Justifying data warehouse investments poses a dilemma for many organizations. Using instinct with marginal quantitative estimates has been the norm for years as many found the data warehouse return on investment (ROI) difficult to estimate and measure. However, mantras supporting this approach, such as "essential to the business," "the results are too unpredictable" and "yields intangible benefits," have become insufficient for many of today's upper-level decision-makers.
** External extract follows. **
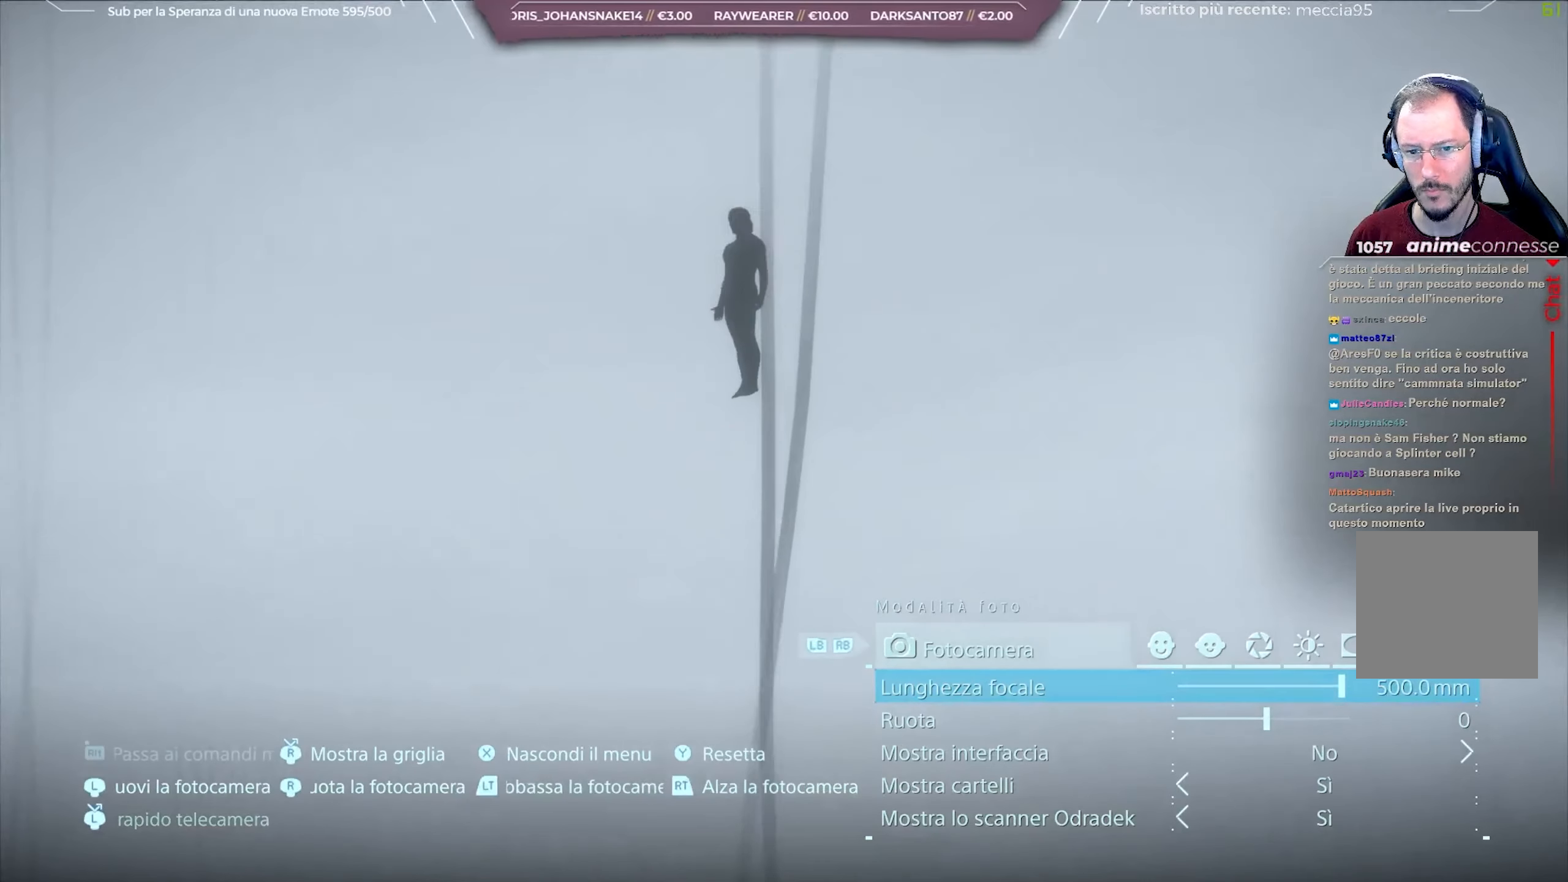
{"buttons": ["DPAD_RIGHT"], "left_stick": "center", "right_stick": "up-left", "events": [[367, "right_stick", "up-left"]]}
An approach that has come into more favor recently is viewing the problem by asking the question, "How many more pants/policies/accounts/airline seats do we need to sell to pay for the data warehouse and will the data warehouse be responsible for the lift in sales or reduction in expenses necessary to generate ROI?" Some projects are also being scoped at a data mart level more conducive to quick payback and ROI measurement.

The largest study of data warehouse ROI, conducted by International Data Corp. in 1996, touts an average (sans outliers) 401 percent three-year return on investment for 62 companies with active data warehouse projects. The more interesting part of the study was the dramatic range of reported ROIs ­ as low as -1,857 percent and as high as 16,000 percent. A data warehouse project could hardly be justified with the quotation of statistics. The track record is uneven at best, and it is still hard for decision-makers to ascertain what makes a data warehouse successful.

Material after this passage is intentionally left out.